Task instructions ▸
A - In the extract on arranging powers, which ordering of x, x², and x³ does the text call impossible?
B - Continue the extract on arranging powers from the point where it stops.

Extract ▸
+===+

Arranging powers

• When x is negative, $x^2>x>x^3$ . For example, take $x=-2$ Then, $4>-2>-8$

• When x is positive and greater than 1, $x^3>x^2>x$ . For example when $x=2$ ,then $8>4>2$ . We can see any positive number greater than one always increases with greater powers.

• But the case $x>x^3>x^2$ is impossible.

Hence, only the first and third cases are possible.

Since $x,x^2,x^3$ are distinct real numbers so let's consider some of the following cases

case1 : If $x> 1$ , then it's always true that ${\color{#3D99F6}x<x^2<x^3}$ such as $2<4<8$ also if $x\in\mathbb Q$ or rational number then always true that $x> x^2> x^3$ or ${\color{#D61F06}x^3< x^2 <x}$ such as $\frac{1}{8}<\frac{1}{4} < \frac{1}{2}$ . (inequality reverses)

+===+

Provided information ▸
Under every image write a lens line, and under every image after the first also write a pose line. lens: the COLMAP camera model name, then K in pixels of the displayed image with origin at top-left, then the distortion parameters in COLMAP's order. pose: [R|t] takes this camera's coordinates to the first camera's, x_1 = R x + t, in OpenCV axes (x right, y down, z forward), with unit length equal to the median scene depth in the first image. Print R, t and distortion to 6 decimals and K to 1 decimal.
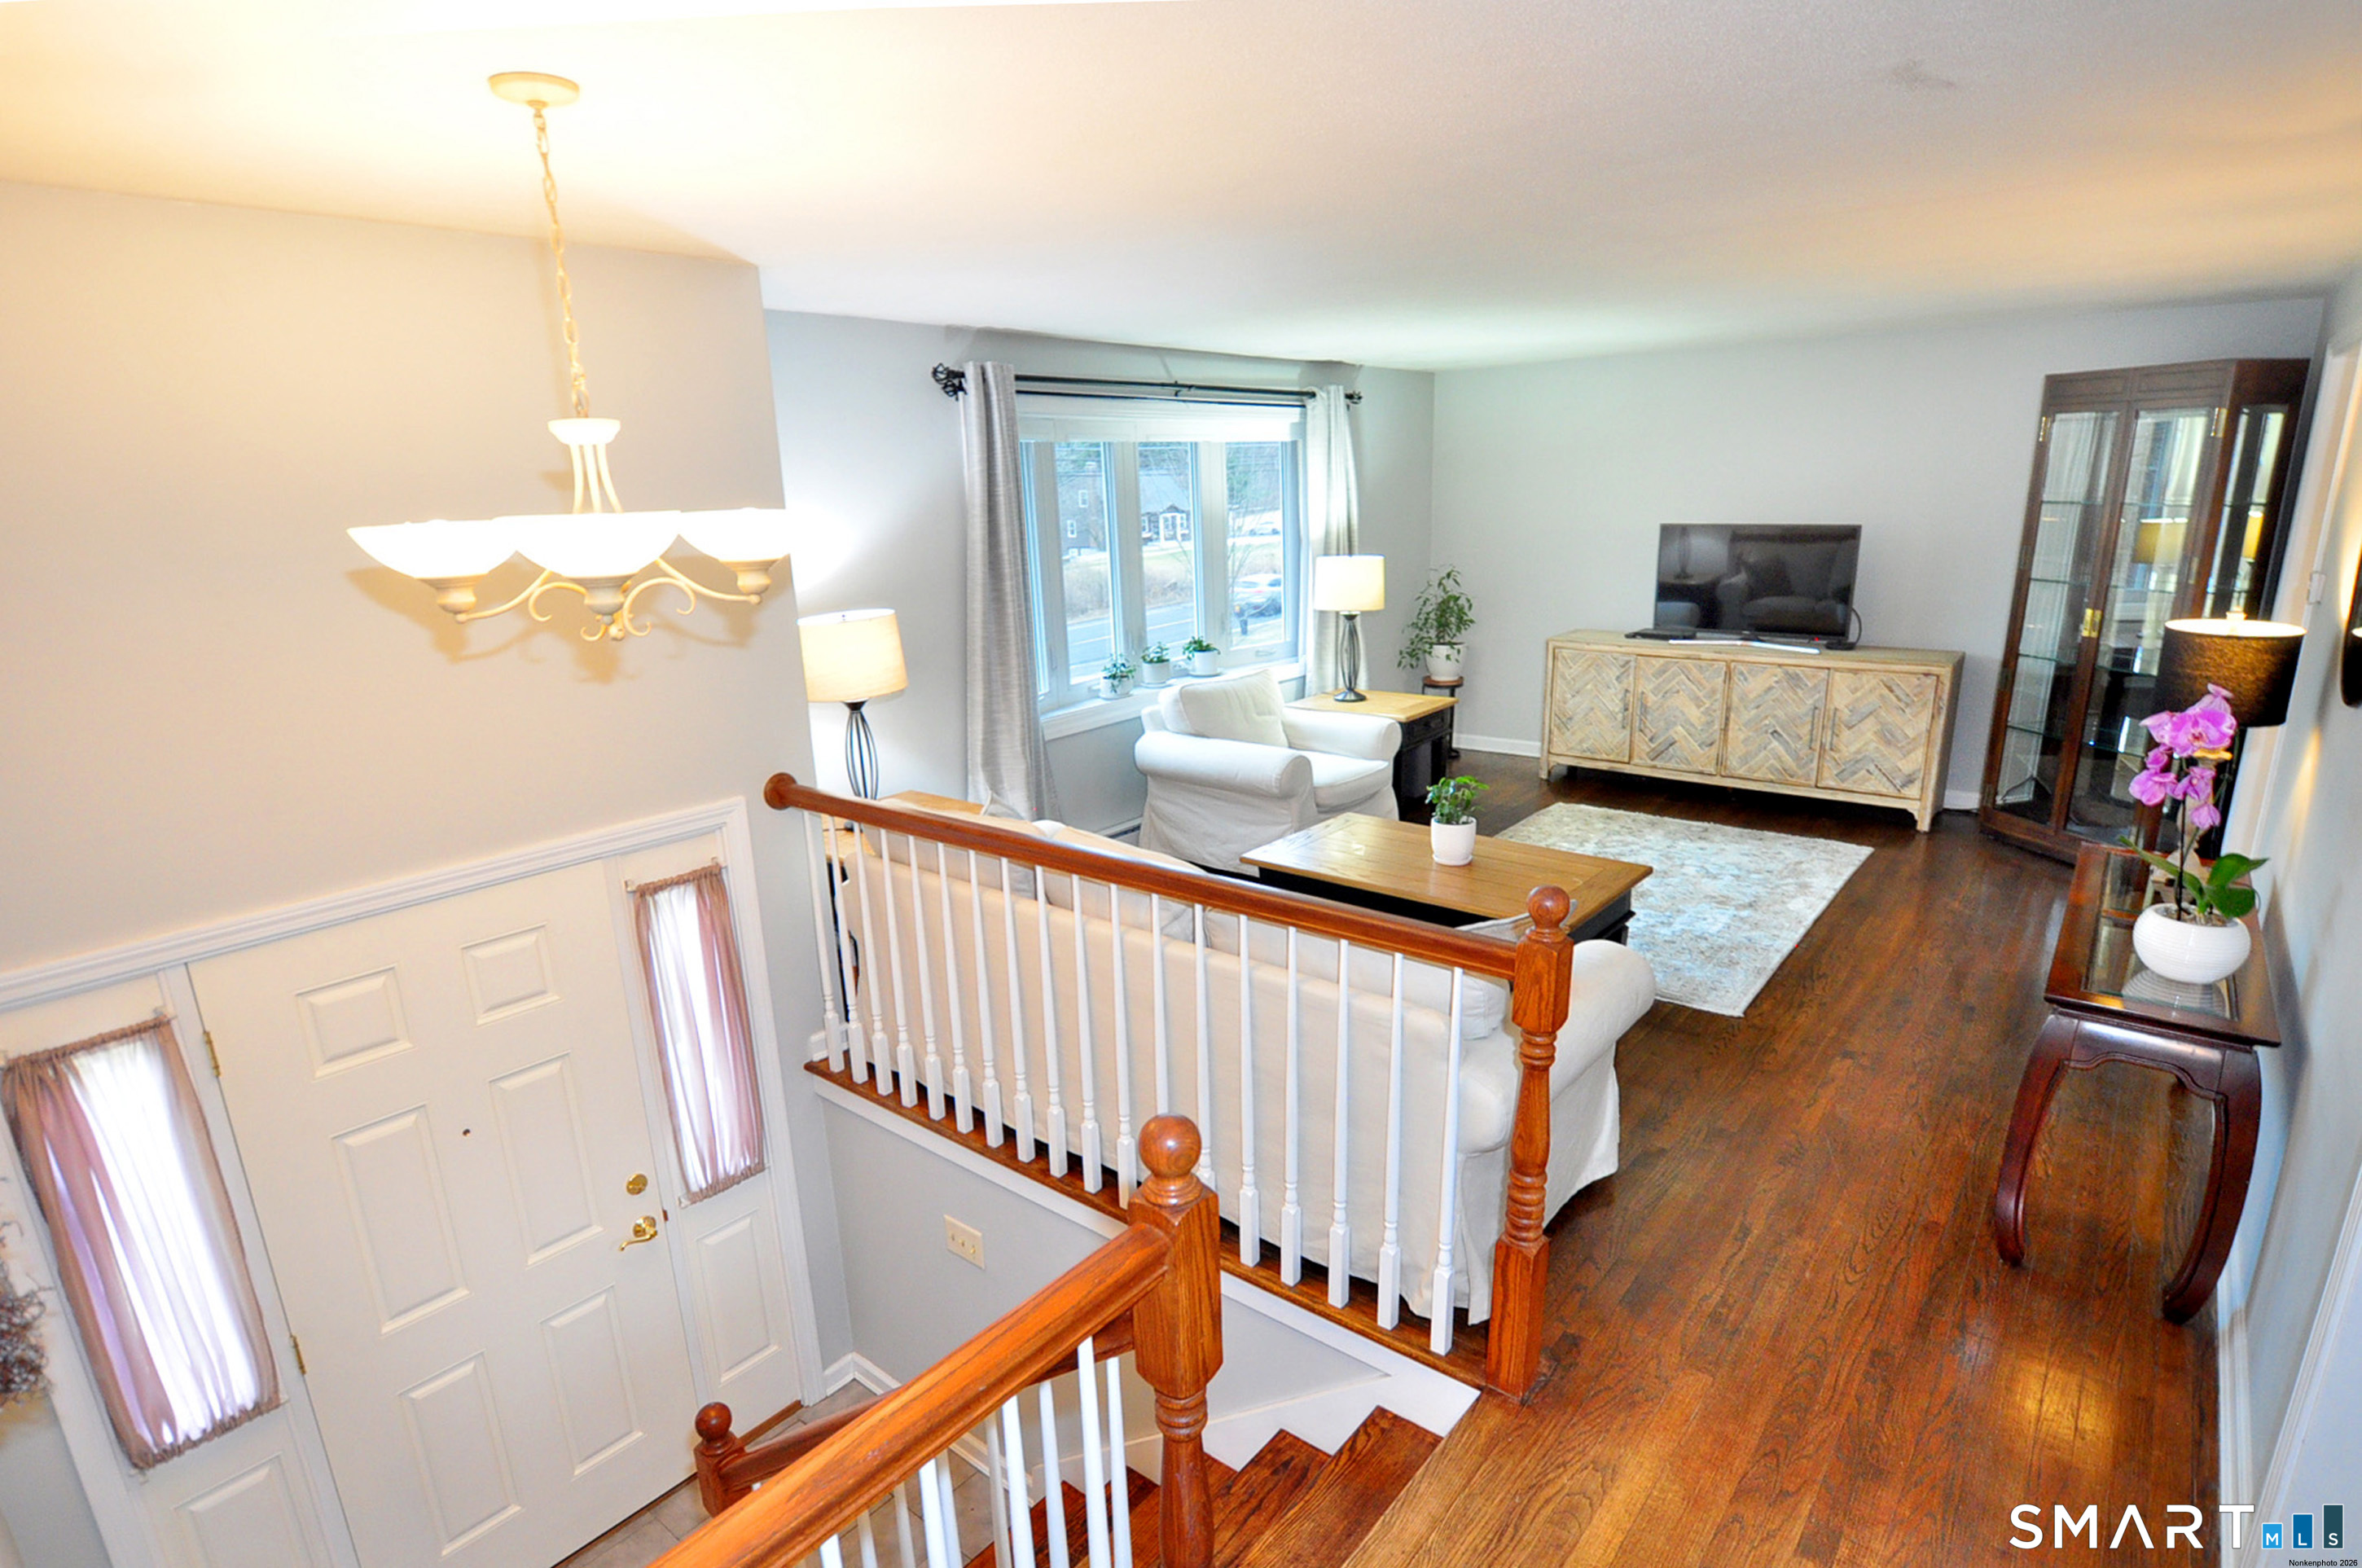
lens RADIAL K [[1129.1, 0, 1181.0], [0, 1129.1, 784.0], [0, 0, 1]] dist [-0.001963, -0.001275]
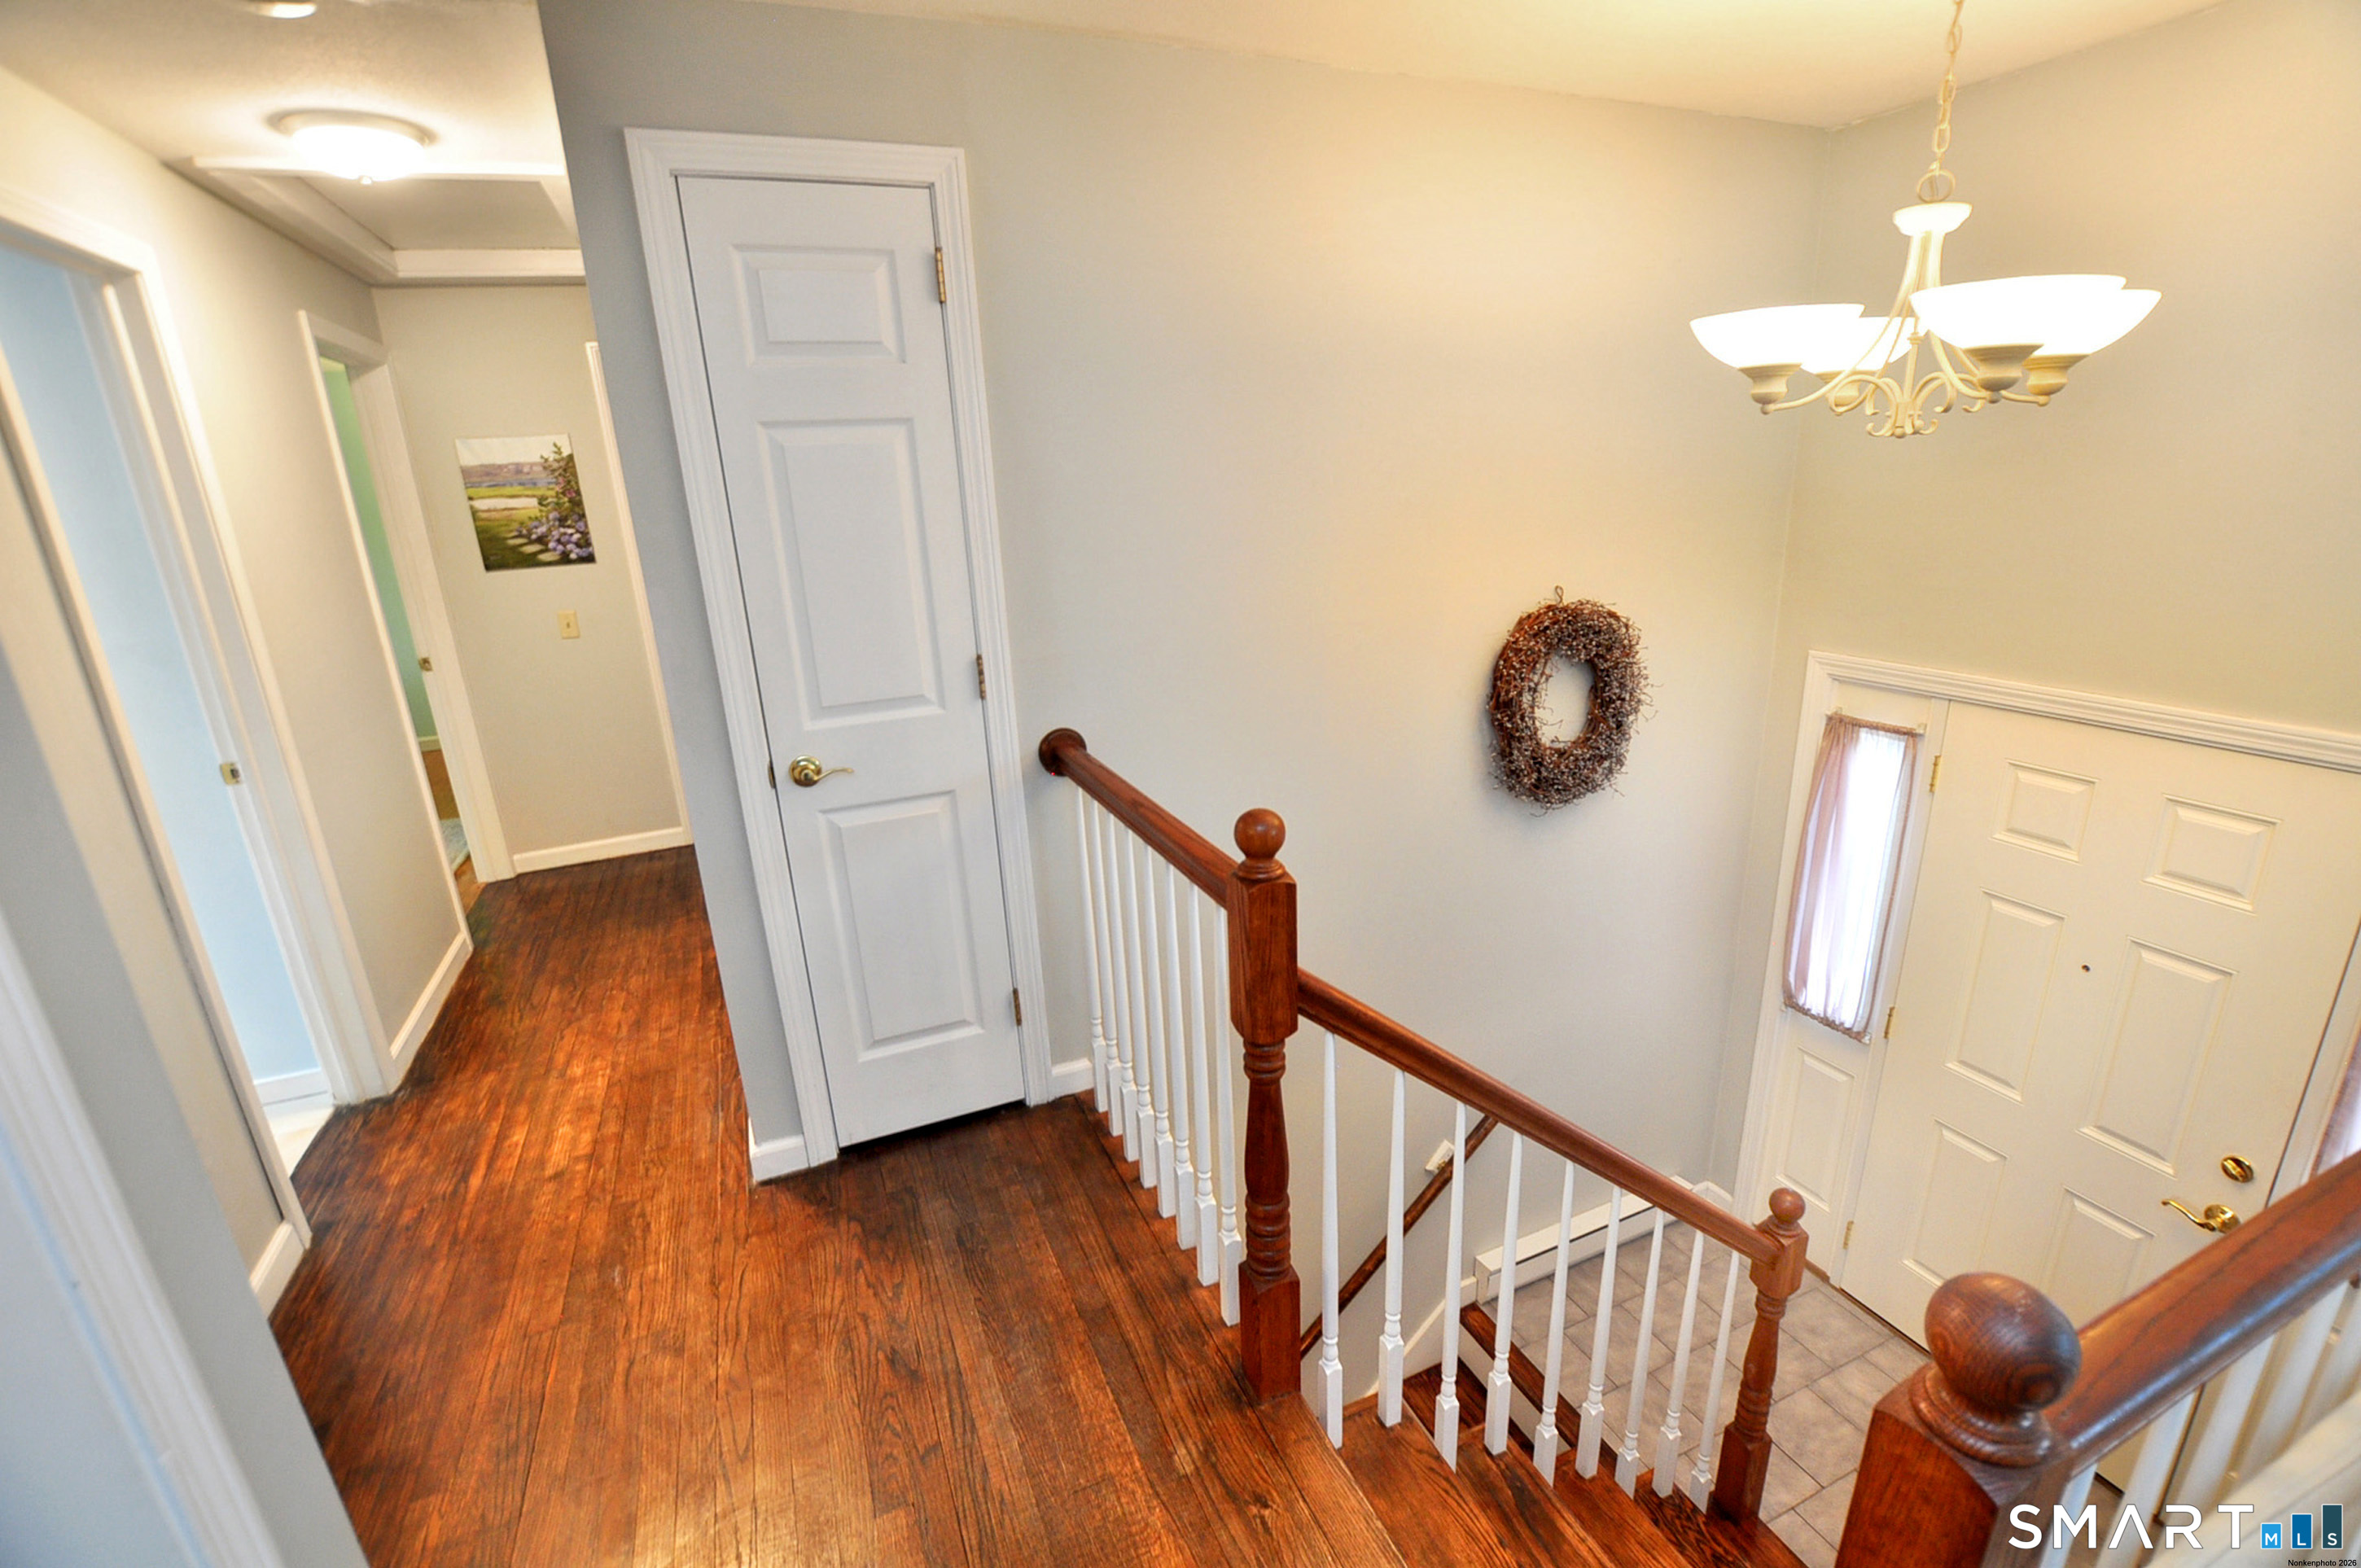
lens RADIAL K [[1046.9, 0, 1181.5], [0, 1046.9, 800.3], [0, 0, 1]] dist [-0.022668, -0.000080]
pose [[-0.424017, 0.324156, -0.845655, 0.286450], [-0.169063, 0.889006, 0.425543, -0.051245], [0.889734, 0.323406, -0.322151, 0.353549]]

+===+

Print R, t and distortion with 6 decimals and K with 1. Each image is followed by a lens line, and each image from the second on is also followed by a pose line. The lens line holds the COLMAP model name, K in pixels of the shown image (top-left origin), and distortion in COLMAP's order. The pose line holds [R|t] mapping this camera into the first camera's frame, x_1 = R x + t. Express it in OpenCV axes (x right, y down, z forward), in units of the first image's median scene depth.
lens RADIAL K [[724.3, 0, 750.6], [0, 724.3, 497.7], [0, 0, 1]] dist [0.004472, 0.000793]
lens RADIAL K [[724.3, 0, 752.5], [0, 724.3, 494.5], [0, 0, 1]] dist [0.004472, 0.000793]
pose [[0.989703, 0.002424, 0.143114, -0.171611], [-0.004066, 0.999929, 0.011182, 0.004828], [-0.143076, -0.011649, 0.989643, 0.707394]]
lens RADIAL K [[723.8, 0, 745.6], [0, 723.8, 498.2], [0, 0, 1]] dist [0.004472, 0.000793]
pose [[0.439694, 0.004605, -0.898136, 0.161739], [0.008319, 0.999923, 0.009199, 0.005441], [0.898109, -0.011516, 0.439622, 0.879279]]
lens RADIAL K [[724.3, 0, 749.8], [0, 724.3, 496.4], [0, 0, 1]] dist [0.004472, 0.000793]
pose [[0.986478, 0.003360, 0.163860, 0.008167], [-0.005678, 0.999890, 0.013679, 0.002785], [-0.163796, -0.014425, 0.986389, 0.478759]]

+===+

Responses by item number ▸
A - x > x³ > x²

B -
case 2 : if $x<-1$ then it's always true that $x^2 > x> x^3$ such as $9 > -3 > -27$ and also for negative rational numbers it always true that $x^2 > x^3 > x$

case 3: If $x >1$ is an irrational number then it true that ${\color{#3D99F6}x< x^2 < x^3}$ such as $\sqrt 2 < 2 <(\sqrt{2})^3$ and its also true that ${\color{#D61F06}x^3 < x^2 < x}$ such as $\frac{1}{(\sqrt 2)^3} < \frac{1}{2} < \frac{1}{\sqrt{2}}$

case 4: if $x< 1$ is irrational number then it will be similar to case 2:

Hence for distinct real numbers inequalities ${\color{#3D99F6}x < x^2 < x^3 }$ and ${\color{#D61F06} x^3 <x < x^2 }$ are always true .

I tried to graph the functions: f(x)=x, g(x)= $x^2$ , h(x)= $x^3$ , and then tried to find x values which satisfy the above inequalities. The first one is true for x>1 and the third one is true for x<-1. So only the 1st and 3rd answers are correct. I also found the: x, $x^2$ , $x^3$ inequality for -1<x<0 and the $x^3$ , $x^2$ , x, inequality for 0<x<1

• The first possibility, $x < x^2 < x^3$ will be true for any $x > 1$ , as higher powers of $x$ will get more and more positive.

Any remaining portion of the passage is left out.